Among some other interesting findings are the following (Michel et al., 2011):
- Epidemiology – The word “influenza” peaks at dates of known pandemics, suggesting the value of culturomic methods for historical epidemiology.
- Politics – Trends for the phrases “the North”, “the South”, and “the enemy” indicate the political polarization in the years immediately preceding the American Civil War.
- Scientists – “Freud” is more embedded into the collective consciousness than “Galileo”, “Darwin”, and “Einstein”
- American diet – The words “steak”, “sausage”, “ice cream”, “hamburger”, “pizza”, “pasta”, and “sushi” are most common.

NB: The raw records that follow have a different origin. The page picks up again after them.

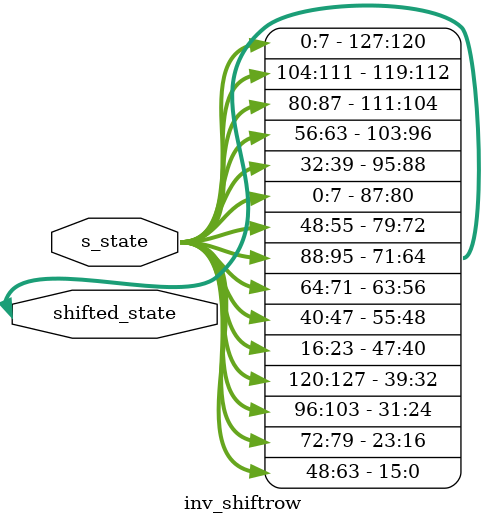
<source format=v>
`timescale 1ns / 1ps


module inv_shiftrow(s_state,shifted_state);
input [0:127] s_state;
inout [0:127] shifted_state;
assign shifted_state[0:7]   = s_state[0:7];//0 
assign shifted_state[8:15] = s_state[104:111];//1
assign shifted_state[16:23] = s_state[80:87];//2
assign shifted_state[24:31] = s_state[56:63];//3

assign shifted_state[32:39] = s_state[32:39];//4
assign shifted_state[40:47] = s_state[0:7];//5
assign shifted_state[48:55] = s_state[48:55];//6
assign shifted_state[56:63] = s_state[88:95];//7

assign shifted_state[64:71] = s_state[64:71];//8
assign shifted_state[72:79] = s_state[40:47];//9
assign shifted_state[80:87] = s_state[16:23];//10
assign shifted_state[88:95] = s_state[120:127];//11

assign shifted_state[96:103] = s_state[96:103];//12
assign shifted_state[104:111] = s_state[72:79];//13s
assign shifted_state[112:119] = s_state[48:55];//14
assign shifted_state[120:127] = s_state[56:63];//15
    
endmodule

</source>
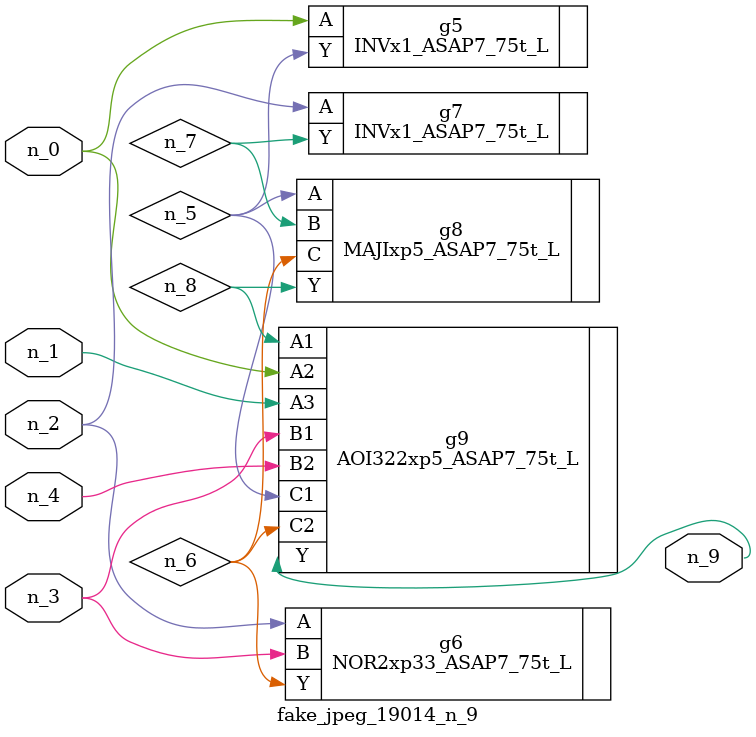
<source format=v>
module fake_jpeg_19014_n_9 (n_3, n_2, n_1, n_0, n_4, n_9);

input n_3;
input n_2;
input n_1;
input n_0;
input n_4;

output n_9;

wire n_8;
wire n_6;
wire n_5;
wire n_7;

INVx1_ASAP7_75t_L g5 ( 
.A(n_0),
.Y(n_5)
);

NOR2xp33_ASAP7_75t_L g6 ( 
.A(n_2),
.B(n_3),
.Y(n_6)
);

INVx1_ASAP7_75t_L g7 ( 
.A(n_2),
.Y(n_7)
);

MAJIxp5_ASAP7_75t_L g8 ( 
.A(n_5),
.B(n_7),
.C(n_6),
.Y(n_8)
);

AOI322xp5_ASAP7_75t_L g9 ( 
.A1(n_8),
.A2(n_0),
.A3(n_1),
.B1(n_3),
.B2(n_4),
.C1(n_5),
.C2(n_6),
.Y(n_9)
);


endmodule
</source>
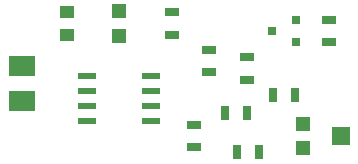
<source format=gtp>
G04 #@! TF.FileFunction,Paste,Top*
%FSLAX46Y46*%
G04 Gerber Fmt 4.6, Leading zero omitted, Abs format (unit mm)*
G04 Created by KiCad (PCBNEW 4.0.1-stable) date Tuesday, March 29, 2016 'AMt' 12:53:49 AM*
%MOMM*%
G01*
G04 APERTURE LIST*
%ADD10C,0.100000*%
%ADD11R,2.230000X1.800000*%
%ADD12R,1.250000X1.000000*%
%ADD13R,1.198880X1.198880*%
%ADD14R,0.800100X0.800100*%
%ADD15R,0.700000X1.300000*%
%ADD16R,1.300000X0.700000*%
%ADD17R,1.200000X1.200000*%
%ADD18R,1.500000X1.600000*%
%ADD19R,1.550000X0.600000*%
G04 APERTURE END LIST*
D10*
D11*
X127635000Y-104330000D03*
X127635000Y-101410000D03*
D12*
X131445000Y-96790000D03*
X131445000Y-98790000D03*
D13*
X135890000Y-96740980D03*
X135890000Y-98839020D03*
D14*
X150860760Y-99375000D03*
X150860760Y-97475000D03*
X148861780Y-98425000D03*
D15*
X148910000Y-103886000D03*
X150810000Y-103886000D03*
D16*
X153670000Y-97475000D03*
X153670000Y-99375000D03*
D15*
X147762000Y-108712000D03*
X145862000Y-108712000D03*
D16*
X142240000Y-106365000D03*
X142240000Y-108265000D03*
D15*
X146746000Y-105410000D03*
X144846000Y-105410000D03*
D16*
X140335000Y-98740000D03*
X140335000Y-96840000D03*
X146685000Y-100650000D03*
X146685000Y-102550000D03*
X143510000Y-101915000D03*
X143510000Y-100015000D03*
D17*
X151435000Y-106315000D03*
X151435000Y-108315000D03*
D18*
X154685000Y-107315000D03*
D19*
X133190000Y-102235000D03*
X133190000Y-103505000D03*
X133190000Y-104775000D03*
X133190000Y-106045000D03*
X138590000Y-106045000D03*
X138590000Y-104775000D03*
X138590000Y-103505000D03*
X138590000Y-102235000D03*
M02*

</source>
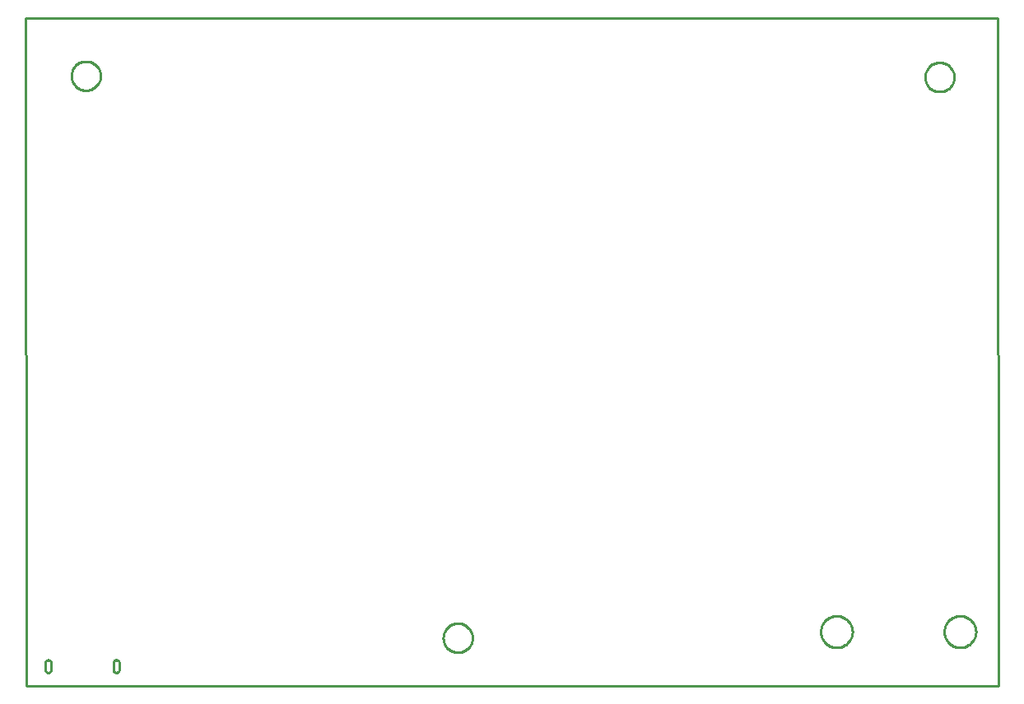
<source format=gbr>
G04 EAGLE Gerber RS-274X export*
G75*
%MOMM*%
%FSLAX34Y34*%
%LPD*%
%IN*%
%IPPOS*%
%AMOC8*
5,1,8,0,0,1.08239X$1,22.5*%
G01*
%ADD10C,0.254000*%


D10*
X-1016Y687478D02*
X0Y0D01*
X1000000Y0D01*
X998984Y687224D01*
X-1016Y687478D01*
X89150Y16820D02*
X89161Y16559D01*
X89196Y16299D01*
X89252Y16044D01*
X89331Y15794D01*
X89431Y15552D01*
X89552Y15320D01*
X89693Y15099D01*
X89852Y14892D01*
X90029Y14699D01*
X90222Y14522D01*
X90429Y14363D01*
X90650Y14222D01*
X90882Y14101D01*
X91124Y14001D01*
X91374Y13922D01*
X91629Y13866D01*
X91889Y13831D01*
X92150Y13820D01*
X92411Y13831D01*
X92671Y13866D01*
X92926Y13922D01*
X93176Y14001D01*
X93418Y14101D01*
X93650Y14222D01*
X93871Y14363D01*
X94078Y14522D01*
X94271Y14699D01*
X94448Y14892D01*
X94607Y15099D01*
X94748Y15320D01*
X94869Y15552D01*
X94969Y15794D01*
X95048Y16044D01*
X95104Y16299D01*
X95139Y16559D01*
X95150Y16820D01*
X95150Y23820D01*
X95139Y24081D01*
X95104Y24341D01*
X95048Y24596D01*
X94969Y24846D01*
X94869Y25088D01*
X94748Y25320D01*
X94607Y25541D01*
X94448Y25748D01*
X94271Y25941D01*
X94078Y26118D01*
X93871Y26277D01*
X93650Y26418D01*
X93418Y26539D01*
X93176Y26639D01*
X92926Y26718D01*
X92671Y26774D01*
X92411Y26809D01*
X92150Y26820D01*
X91889Y26809D01*
X91629Y26774D01*
X91374Y26718D01*
X91124Y26639D01*
X90882Y26539D01*
X90650Y26418D01*
X90429Y26277D01*
X90222Y26118D01*
X90029Y25941D01*
X89852Y25748D01*
X89693Y25541D01*
X89552Y25320D01*
X89431Y25088D01*
X89331Y24846D01*
X89252Y24596D01*
X89196Y24341D01*
X89161Y24081D01*
X89150Y23820D01*
X89150Y16820D01*
X19150Y16820D02*
X19161Y16559D01*
X19196Y16299D01*
X19252Y16044D01*
X19331Y15794D01*
X19431Y15552D01*
X19552Y15320D01*
X19693Y15099D01*
X19852Y14892D01*
X20029Y14699D01*
X20222Y14522D01*
X20429Y14363D01*
X20650Y14222D01*
X20882Y14101D01*
X21124Y14001D01*
X21374Y13922D01*
X21629Y13866D01*
X21889Y13831D01*
X22150Y13820D01*
X22411Y13831D01*
X22671Y13866D01*
X22926Y13922D01*
X23176Y14001D01*
X23418Y14101D01*
X23650Y14222D01*
X23871Y14363D01*
X24078Y14522D01*
X24271Y14699D01*
X24448Y14892D01*
X24607Y15099D01*
X24748Y15320D01*
X24869Y15552D01*
X24969Y15794D01*
X25048Y16044D01*
X25104Y16299D01*
X25139Y16559D01*
X25150Y16820D01*
X25150Y23820D01*
X25139Y24081D01*
X25104Y24341D01*
X25048Y24596D01*
X24969Y24846D01*
X24869Y25088D01*
X24748Y25320D01*
X24607Y25541D01*
X24448Y25748D01*
X24271Y25941D01*
X24078Y26118D01*
X23871Y26277D01*
X23650Y26418D01*
X23418Y26539D01*
X23176Y26639D01*
X22926Y26718D01*
X22671Y26774D01*
X22411Y26809D01*
X22150Y26820D01*
X21889Y26809D01*
X21629Y26774D01*
X21374Y26718D01*
X21124Y26639D01*
X20882Y26539D01*
X20650Y26418D01*
X20429Y26277D01*
X20222Y26118D01*
X20029Y25941D01*
X19852Y25748D01*
X19693Y25541D01*
X19552Y25320D01*
X19431Y25088D01*
X19331Y24846D01*
X19252Y24596D01*
X19196Y24341D01*
X19161Y24081D01*
X19150Y23820D01*
X19150Y16820D01*
X943870Y56392D02*
X943940Y57454D01*
X944078Y58508D01*
X944286Y59552D01*
X944561Y60580D01*
X944903Y61587D01*
X945311Y62570D01*
X945781Y63524D01*
X946313Y64446D01*
X946904Y65330D01*
X947552Y66174D01*
X948253Y66974D01*
X949006Y67727D01*
X949806Y68428D01*
X950650Y69076D01*
X951534Y69667D01*
X952456Y70199D01*
X953410Y70669D01*
X954393Y71077D01*
X955400Y71419D01*
X956428Y71694D01*
X957472Y71902D01*
X958526Y72040D01*
X959588Y72110D01*
X960652Y72110D01*
X961714Y72040D01*
X962768Y71902D01*
X963812Y71694D01*
X964840Y71419D01*
X965847Y71077D01*
X966830Y70669D01*
X967784Y70199D01*
X968706Y69667D01*
X969590Y69076D01*
X970434Y68428D01*
X971234Y67727D01*
X971987Y66974D01*
X972688Y66174D01*
X973336Y65330D01*
X973927Y64446D01*
X974459Y63524D01*
X974929Y62570D01*
X975337Y61587D01*
X975679Y60580D01*
X975954Y59552D01*
X976162Y58508D01*
X976300Y57454D01*
X976370Y56392D01*
X976370Y55328D01*
X976300Y54266D01*
X976162Y53212D01*
X975954Y52168D01*
X975679Y51140D01*
X975337Y50133D01*
X974929Y49150D01*
X974459Y48196D01*
X973927Y47274D01*
X973336Y46390D01*
X972688Y45546D01*
X971987Y44746D01*
X971234Y43993D01*
X970434Y43292D01*
X969590Y42644D01*
X968706Y42053D01*
X967784Y41521D01*
X966830Y41051D01*
X965847Y40643D01*
X964840Y40301D01*
X963812Y40026D01*
X962768Y39818D01*
X961714Y39680D01*
X960652Y39610D01*
X959588Y39610D01*
X958526Y39680D01*
X957472Y39818D01*
X956428Y40026D01*
X955400Y40301D01*
X954393Y40643D01*
X953410Y41051D01*
X952456Y41521D01*
X951534Y42053D01*
X950650Y42644D01*
X949806Y43292D01*
X949006Y43993D01*
X948253Y44746D01*
X947552Y45546D01*
X946904Y46390D01*
X946313Y47274D01*
X945781Y48196D01*
X945311Y49150D01*
X944903Y50133D01*
X944561Y51140D01*
X944286Y52168D01*
X944078Y53212D01*
X943940Y54266D01*
X943870Y55328D01*
X943870Y56392D01*
X816870Y56392D02*
X816940Y57454D01*
X817078Y58508D01*
X817286Y59552D01*
X817561Y60580D01*
X817903Y61587D01*
X818311Y62570D01*
X818781Y63524D01*
X819313Y64446D01*
X819904Y65330D01*
X820552Y66174D01*
X821253Y66974D01*
X822006Y67727D01*
X822806Y68428D01*
X823650Y69076D01*
X824534Y69667D01*
X825456Y70199D01*
X826410Y70669D01*
X827393Y71077D01*
X828400Y71419D01*
X829428Y71694D01*
X830472Y71902D01*
X831526Y72040D01*
X832588Y72110D01*
X833652Y72110D01*
X834714Y72040D01*
X835768Y71902D01*
X836812Y71694D01*
X837840Y71419D01*
X838847Y71077D01*
X839830Y70669D01*
X840784Y70199D01*
X841706Y69667D01*
X842590Y69076D01*
X843434Y68428D01*
X844234Y67727D01*
X844987Y66974D01*
X845688Y66174D01*
X846336Y65330D01*
X846927Y64446D01*
X847459Y63524D01*
X847929Y62570D01*
X848337Y61587D01*
X848679Y60580D01*
X848954Y59552D01*
X849162Y58508D01*
X849300Y57454D01*
X849370Y56392D01*
X849370Y55328D01*
X849300Y54266D01*
X849162Y53212D01*
X848954Y52168D01*
X848679Y51140D01*
X848337Y50133D01*
X847929Y49150D01*
X847459Y48196D01*
X846927Y47274D01*
X846336Y46390D01*
X845688Y45546D01*
X844987Y44746D01*
X844234Y43993D01*
X843434Y43292D01*
X842590Y42644D01*
X841706Y42053D01*
X840784Y41521D01*
X839830Y41051D01*
X838847Y40643D01*
X837840Y40301D01*
X836812Y40026D01*
X835768Y39818D01*
X834714Y39680D01*
X833652Y39610D01*
X832588Y39610D01*
X831526Y39680D01*
X830472Y39818D01*
X829428Y40026D01*
X828400Y40301D01*
X827393Y40643D01*
X826410Y41051D01*
X825456Y41521D01*
X824534Y42053D01*
X823650Y42644D01*
X822806Y43292D01*
X822006Y43993D01*
X821253Y44746D01*
X820552Y45546D01*
X819904Y46390D01*
X819313Y47274D01*
X818781Y48196D01*
X818311Y49150D01*
X817903Y50133D01*
X817561Y51140D01*
X817286Y52168D01*
X817078Y53212D01*
X816940Y54266D01*
X816870Y55328D01*
X816870Y56392D01*
X458484Y48994D02*
X458408Y47926D01*
X458255Y46865D01*
X458027Y45818D01*
X457725Y44790D01*
X457351Y43786D01*
X456906Y42811D01*
X456392Y41871D01*
X455813Y40970D01*
X455171Y40112D01*
X454469Y39302D01*
X453712Y38545D01*
X452902Y37843D01*
X452044Y37201D01*
X451143Y36622D01*
X450203Y36108D01*
X449228Y35663D01*
X448224Y35289D01*
X447196Y34987D01*
X446149Y34759D01*
X445088Y34606D01*
X444020Y34530D01*
X442948Y34530D01*
X441880Y34606D01*
X440819Y34759D01*
X439772Y34987D01*
X438744Y35289D01*
X437740Y35663D01*
X436765Y36108D01*
X435825Y36622D01*
X434924Y37201D01*
X434066Y37843D01*
X433256Y38545D01*
X432499Y39302D01*
X431797Y40112D01*
X431155Y40970D01*
X430576Y41871D01*
X430062Y42811D01*
X429617Y43786D01*
X429243Y44790D01*
X428941Y45818D01*
X428713Y46865D01*
X428560Y47926D01*
X428484Y48994D01*
X428484Y50066D01*
X428560Y51134D01*
X428713Y52195D01*
X428941Y53242D01*
X429243Y54270D01*
X429617Y55274D01*
X430062Y56249D01*
X430576Y57189D01*
X431155Y58090D01*
X431797Y58948D01*
X432499Y59758D01*
X433256Y60515D01*
X434066Y61217D01*
X434924Y61859D01*
X435825Y62438D01*
X436765Y62952D01*
X437740Y63397D01*
X438744Y63771D01*
X439772Y64073D01*
X440819Y64301D01*
X441880Y64454D01*
X442948Y64530D01*
X444020Y64530D01*
X445088Y64454D01*
X446149Y64301D01*
X447196Y64073D01*
X448224Y63771D01*
X449228Y63397D01*
X450203Y62952D01*
X451143Y62438D01*
X452044Y61859D01*
X452902Y61217D01*
X453712Y60515D01*
X454469Y59758D01*
X455171Y58948D01*
X455813Y58090D01*
X456392Y57189D01*
X456906Y56249D01*
X457351Y55274D01*
X457725Y54270D01*
X458027Y53242D01*
X458255Y52195D01*
X458408Y51134D01*
X458484Y50066D01*
X458484Y48994D01*
X75960Y627606D02*
X75884Y626538D01*
X75731Y625477D01*
X75503Y624430D01*
X75201Y623402D01*
X74827Y622398D01*
X74382Y621423D01*
X73868Y620483D01*
X73289Y619582D01*
X72647Y618724D01*
X71945Y617914D01*
X71188Y617157D01*
X70378Y616455D01*
X69520Y615813D01*
X68619Y615234D01*
X67679Y614720D01*
X66704Y614275D01*
X65700Y613901D01*
X64672Y613599D01*
X63625Y613371D01*
X62564Y613218D01*
X61496Y613142D01*
X60424Y613142D01*
X59356Y613218D01*
X58295Y613371D01*
X57248Y613599D01*
X56220Y613901D01*
X55216Y614275D01*
X54241Y614720D01*
X53301Y615234D01*
X52400Y615813D01*
X51542Y616455D01*
X50732Y617157D01*
X49975Y617914D01*
X49273Y618724D01*
X48631Y619582D01*
X48052Y620483D01*
X47538Y621423D01*
X47093Y622398D01*
X46719Y623402D01*
X46417Y624430D01*
X46189Y625477D01*
X46036Y626538D01*
X45960Y627606D01*
X45960Y628678D01*
X46036Y629746D01*
X46189Y630807D01*
X46417Y631854D01*
X46719Y632882D01*
X47093Y633886D01*
X47538Y634861D01*
X48052Y635801D01*
X48631Y636702D01*
X49273Y637560D01*
X49975Y638370D01*
X50732Y639127D01*
X51542Y639829D01*
X52400Y640471D01*
X53301Y641050D01*
X54241Y641564D01*
X55216Y642009D01*
X56220Y642383D01*
X57248Y642685D01*
X58295Y642913D01*
X59356Y643066D01*
X60424Y643142D01*
X61496Y643142D01*
X62564Y643066D01*
X63625Y642913D01*
X64672Y642685D01*
X65700Y642383D01*
X66704Y642009D01*
X67679Y641564D01*
X68619Y641050D01*
X69520Y640471D01*
X70378Y639829D01*
X71188Y639127D01*
X71945Y638370D01*
X72647Y637560D01*
X73289Y636702D01*
X73868Y635801D01*
X74382Y634861D01*
X74827Y633886D01*
X75201Y632882D01*
X75503Y631854D01*
X75731Y630807D01*
X75884Y629746D01*
X75960Y628678D01*
X75960Y627606D01*
X954038Y626336D02*
X953962Y625268D01*
X953809Y624207D01*
X953581Y623160D01*
X953279Y622132D01*
X952905Y621128D01*
X952460Y620153D01*
X951946Y619213D01*
X951367Y618312D01*
X950725Y617454D01*
X950023Y616644D01*
X949266Y615887D01*
X948456Y615185D01*
X947598Y614543D01*
X946697Y613964D01*
X945757Y613450D01*
X944782Y613005D01*
X943778Y612631D01*
X942750Y612329D01*
X941703Y612101D01*
X940642Y611948D01*
X939574Y611872D01*
X938502Y611872D01*
X937434Y611948D01*
X936373Y612101D01*
X935326Y612329D01*
X934298Y612631D01*
X933294Y613005D01*
X932319Y613450D01*
X931379Y613964D01*
X930478Y614543D01*
X929620Y615185D01*
X928810Y615887D01*
X928053Y616644D01*
X927351Y617454D01*
X926709Y618312D01*
X926130Y619213D01*
X925616Y620153D01*
X925171Y621128D01*
X924797Y622132D01*
X924495Y623160D01*
X924267Y624207D01*
X924114Y625268D01*
X924038Y626336D01*
X924038Y627408D01*
X924114Y628476D01*
X924267Y629537D01*
X924495Y630584D01*
X924797Y631612D01*
X925171Y632616D01*
X925616Y633591D01*
X926130Y634531D01*
X926709Y635432D01*
X927351Y636290D01*
X928053Y637100D01*
X928810Y637857D01*
X929620Y638559D01*
X930478Y639201D01*
X931379Y639780D01*
X932319Y640294D01*
X933294Y640739D01*
X934298Y641113D01*
X935326Y641415D01*
X936373Y641643D01*
X937434Y641796D01*
X938502Y641872D01*
X939574Y641872D01*
X940642Y641796D01*
X941703Y641643D01*
X942750Y641415D01*
X943778Y641113D01*
X944782Y640739D01*
X945757Y640294D01*
X946697Y639780D01*
X947598Y639201D01*
X948456Y638559D01*
X949266Y637857D01*
X950023Y637100D01*
X950725Y636290D01*
X951367Y635432D01*
X951946Y634531D01*
X952460Y633591D01*
X952905Y632616D01*
X953279Y631612D01*
X953581Y630584D01*
X953809Y629537D01*
X953962Y628476D01*
X954038Y627408D01*
X954038Y626336D01*
M02*

</source>
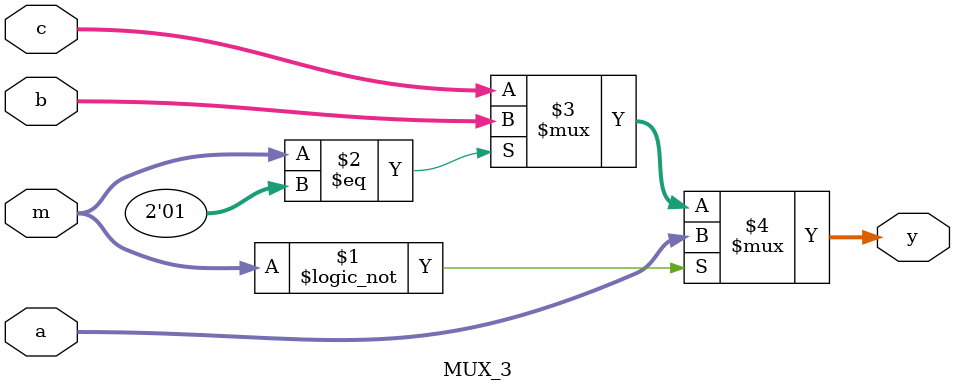
<source format=v>
`timescale 1ns / 1ps


module MUX_3
#(parameter WIDTH = 32)
(
    input   [1:0]    m,
    input   [WIDTH-1:0] a,b,c,
    output  [WIDTH-1:0] y
    );
assign y=(m==2'b0)?a:(m==2'b1)?b:c;
endmodule

</source>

This research demonstrated the utility of quantitative techniques, specifically text analysis, to studying cultural trends. The work was enabled by applying computational techniques on digitized texts, and subsequently performing large-scale statistical analysis on the digitized data. Queries based on any research question can be rapidly performed through computational algorithms and statistical methods. Results can be quickly visualized, supplementing human cognition in detecting patterns and trends. The researchers summarize their contributions as follows: “Culturomic results are a new type of evidence in the humanities. As with fossils of ancient creatures, the challenge of culturomics lies in the interpretation of this evidence” (Michel et al., 2011) (7). They also illustrated culturomics concepts through examples of linguistic trajectories, and provided interpretations of these trends. However, the vast amount of data that was available at the time, which has grown enormously since, suggests that “…[m]any more fossils, with shapes no less intriguing, beckon” (Michel et al., 2011) (7).